Image Courtesy of Flickr.

Proteins, the molecular machines within a cell responsible for basic biological functions like maintaining structure and facilitating reactions, are made up of amino acids—a type of organic molecule with a specific domain that allows them to attach to one another like Lego blocks. Like the four bases of DNA which are common to all organisms on Earth, scientists have discovered twenty different amino acids, each with varying properties that allow for specific protein functions, that are conserved across all organisms, whether they are archaea, bacteria, or eukaryotes—the three domains of life. 

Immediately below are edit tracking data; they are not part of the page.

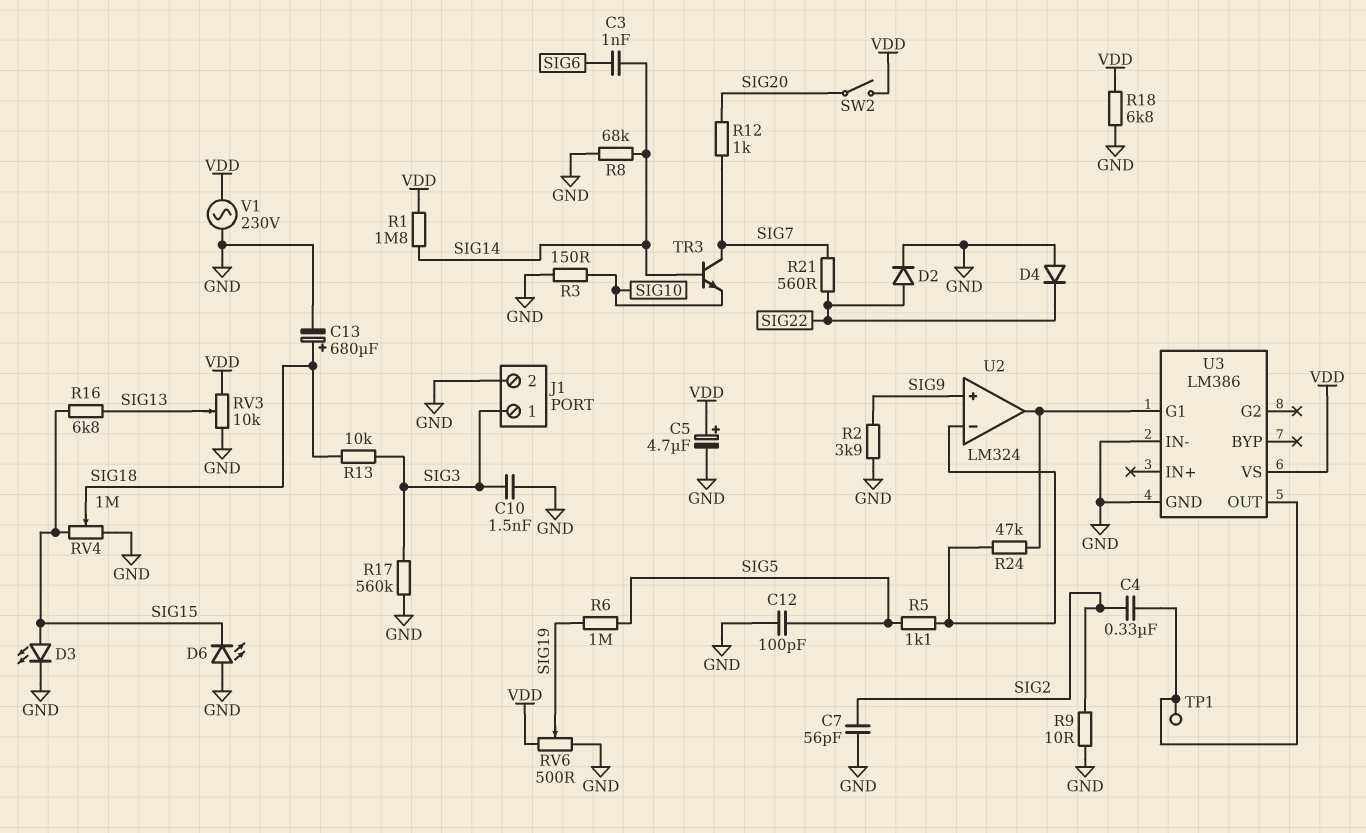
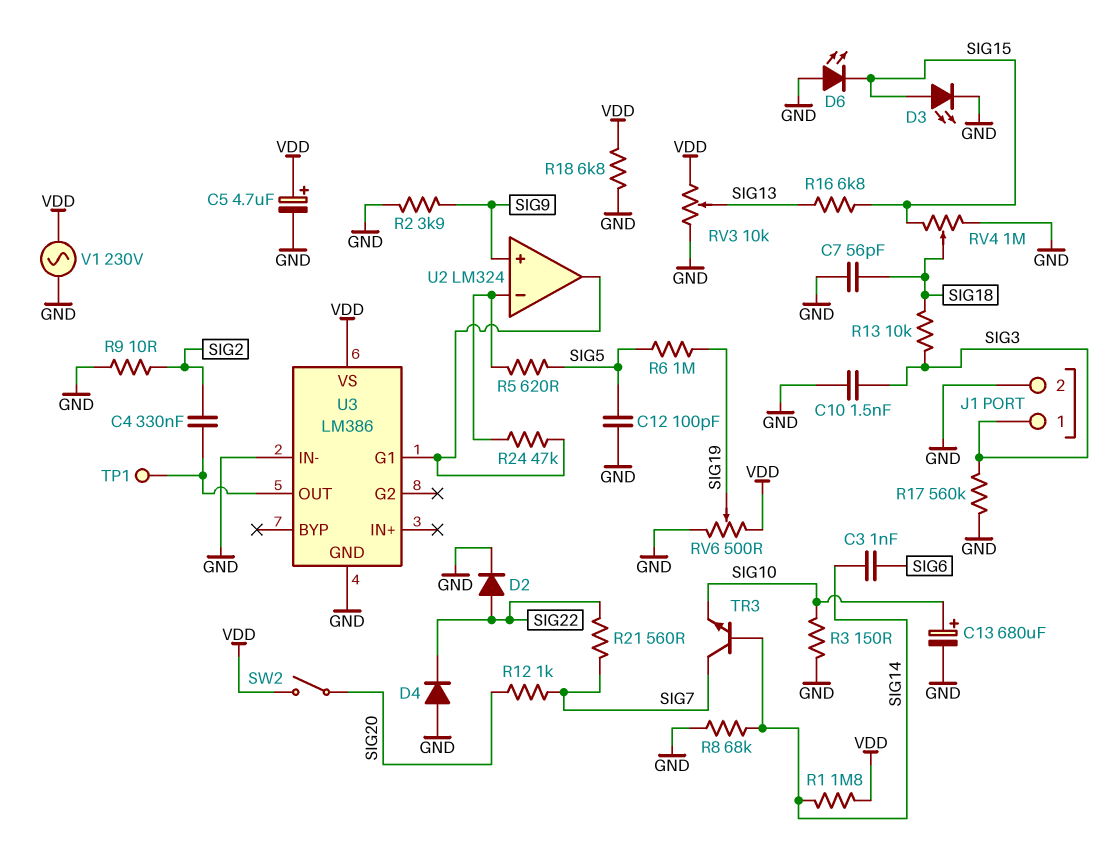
C7: 56pF (GND, SIG2) -> 56pF (GND, SIG18)
C13: 680uF (plus SIG18, minus GND) -> 680uF (plus SIG10, minus GND)
R5: 1.1k (SIG5, U2/in-) -> 620 (SIG5, U2/in-)

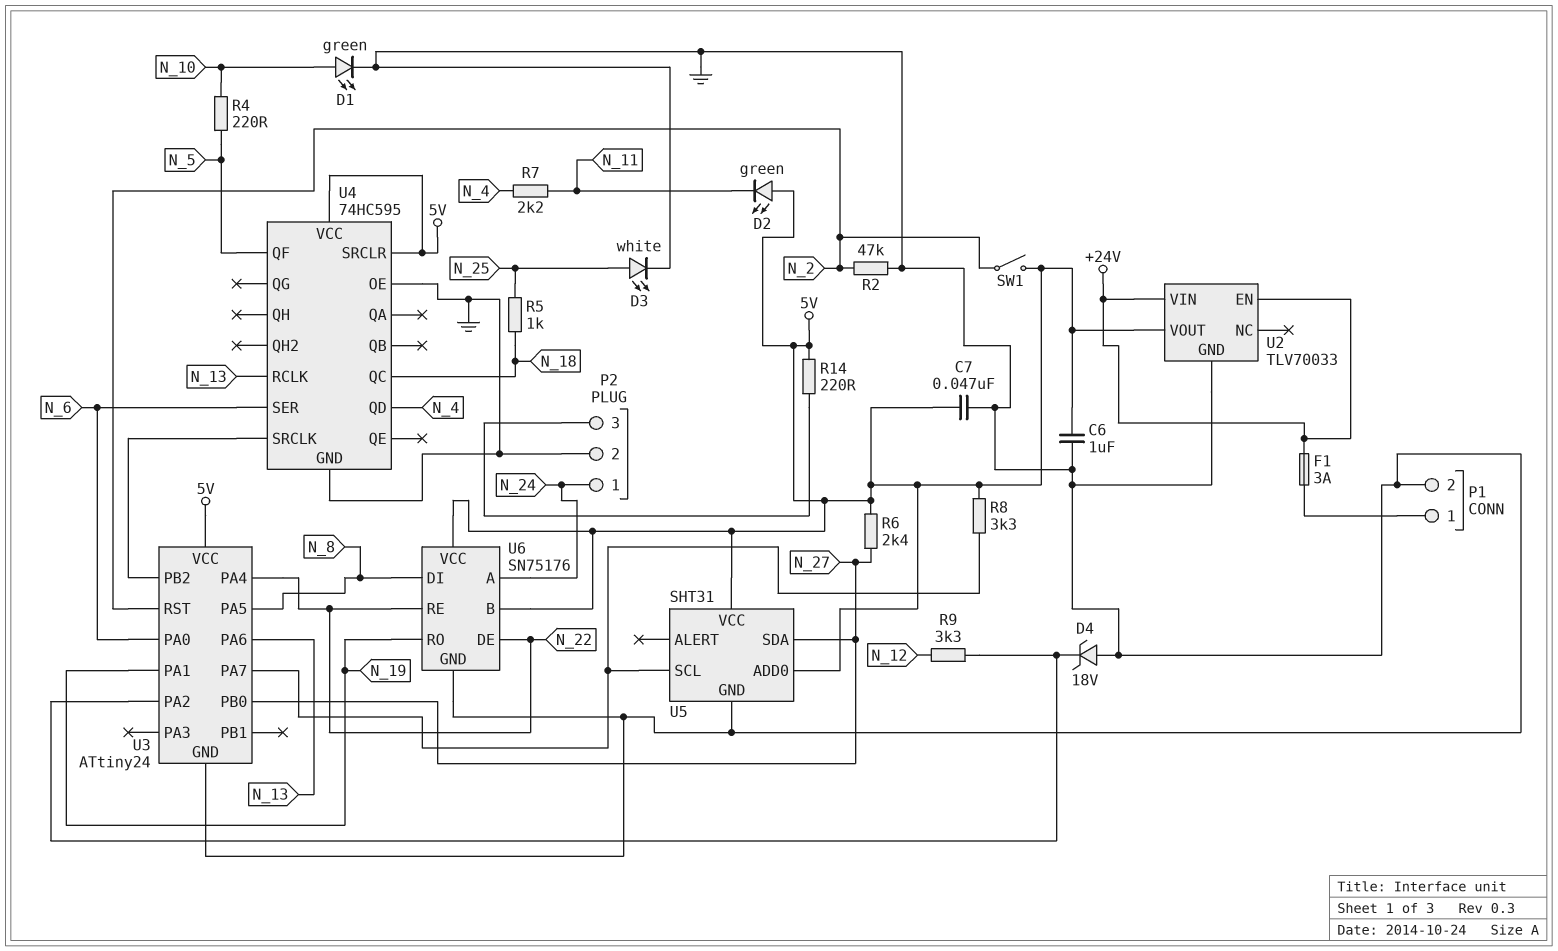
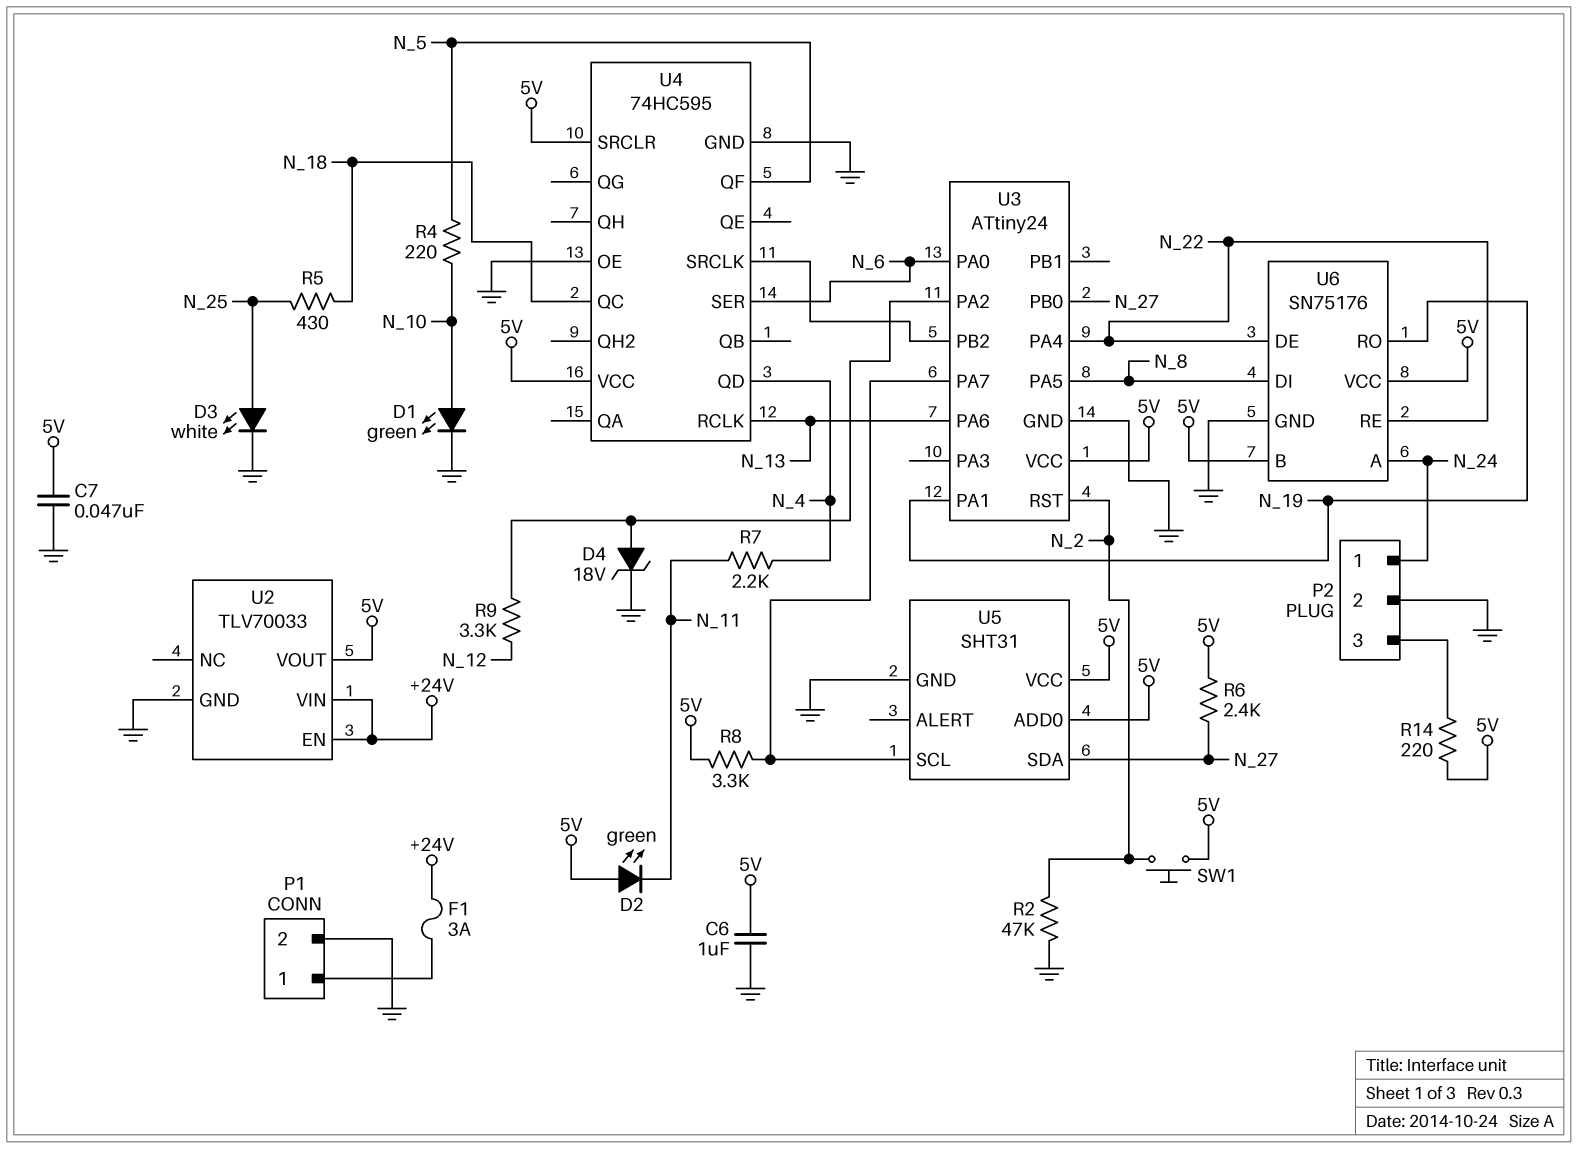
D4: zener 18V (A GND, K U3/PA2) -> zener 18V (A U3/PA2, K GND)
R5: 1k (N_18, N_25) -> 430 (N_18, N_25)
SW1: switch (5V, N_2) -> button (5V, N_2)

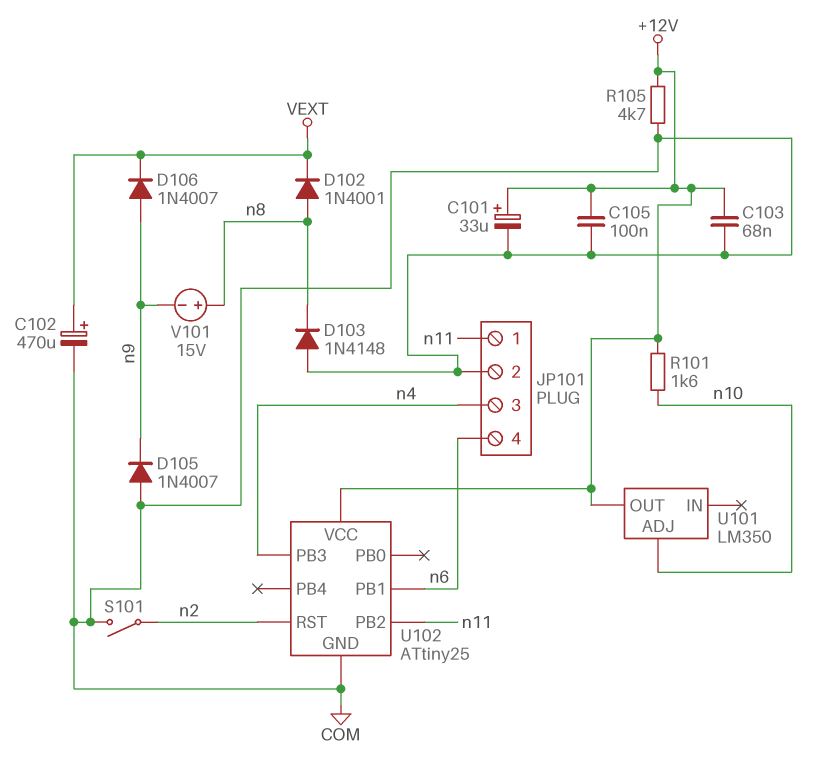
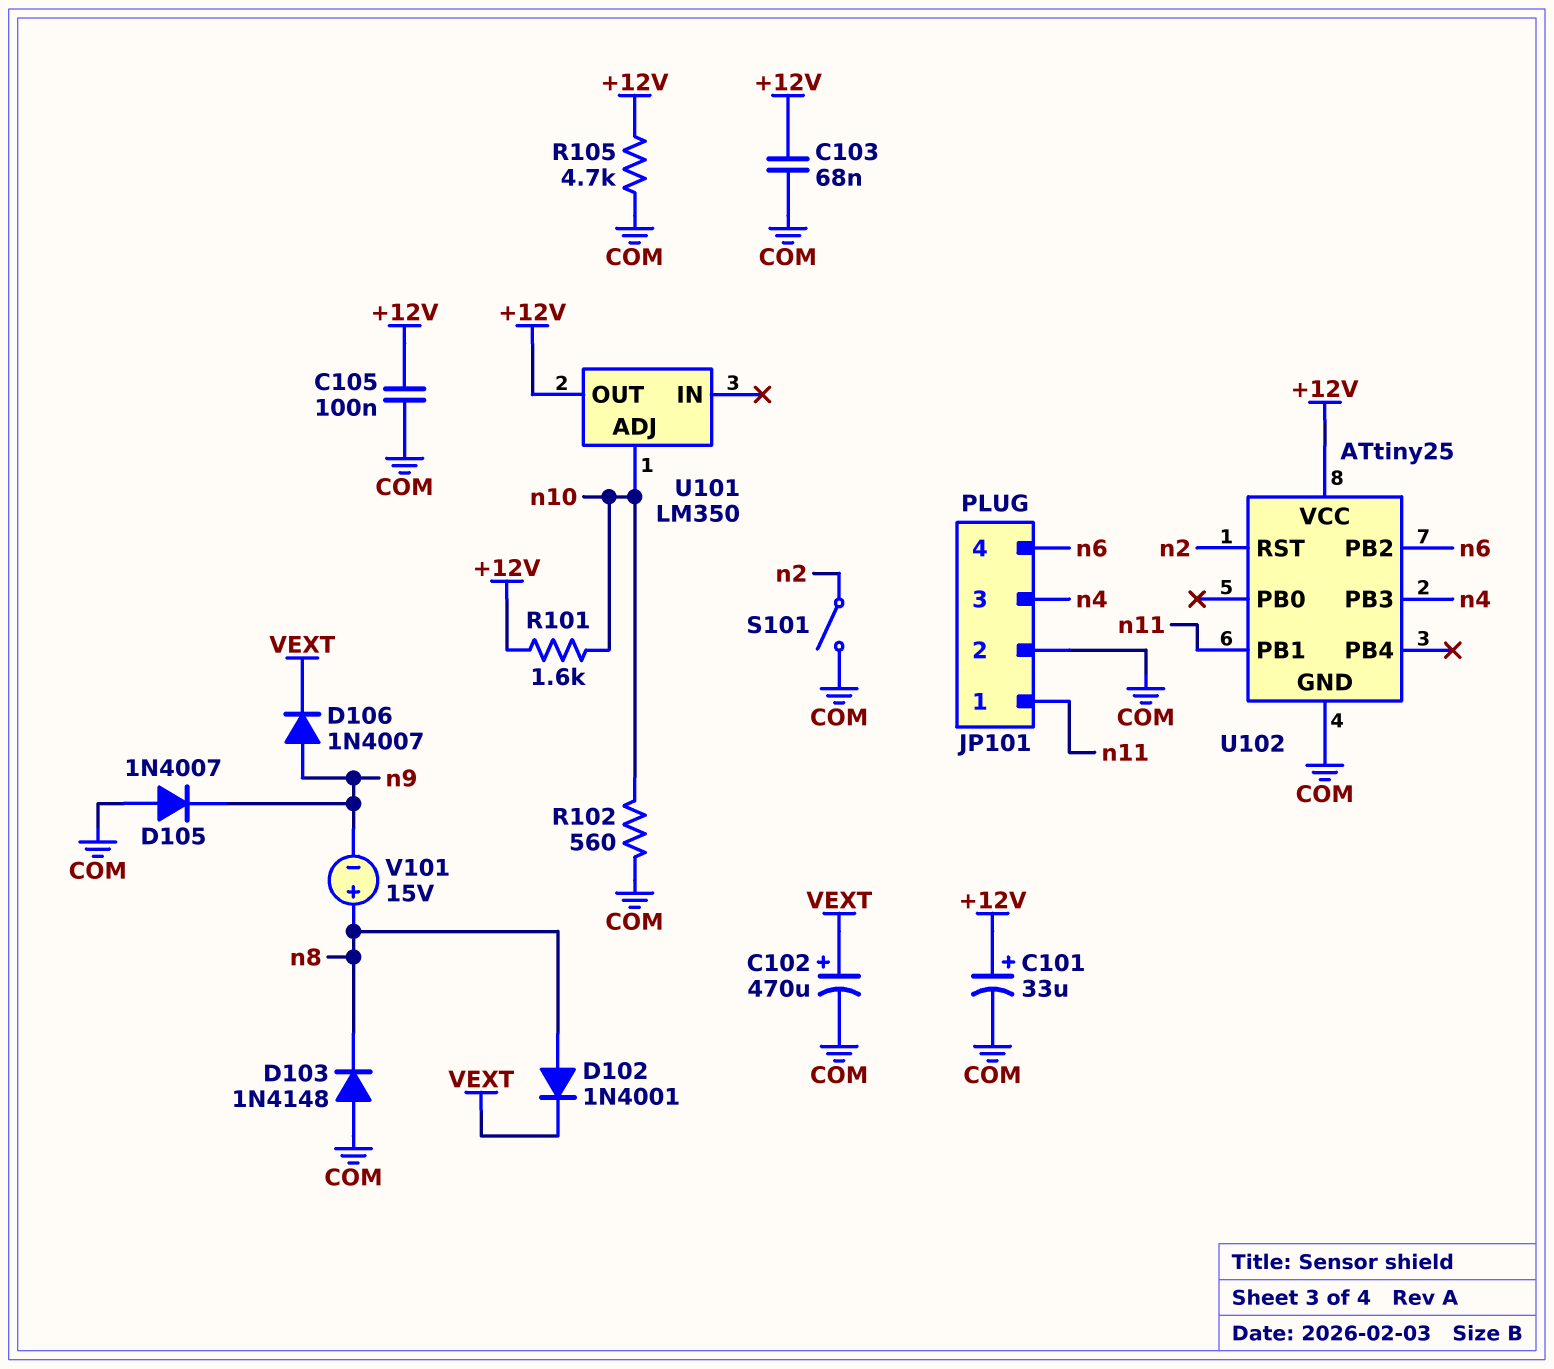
R102: none -> 560 (COM, n10)
U102 pin PB1: n6 -> n11
U102 pin PB2: n11 -> n6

Recently, scientists have also discovered two other amino acids used by organisms to assemble proteins: selenocysteine and pyrrolysine. In a study published in the Journal of Biological Chemistry, a group of Yale researchers outlined a new family of enzymes that allows cells to integrate the latter amino acid into proteins. The authors were also able to pinpoint the time in evolutionary history in which the two families diverged, which they estimated to be before the three domains of life even emerged. 

“It’s quite amazing that cells can do so much with just twenty amino acids; by adding unnatural amino acids, we can expand the functions that proteins can have,” said Jeffery Tharp, the lead author of the study and a professor at the Indiana University School of Medicine. Studying the machinery cells use to add these noncanonical amino acids into proteins offers researchers powerful insights into engineering enzymes that can access the unique properties of other unnatural amino acids.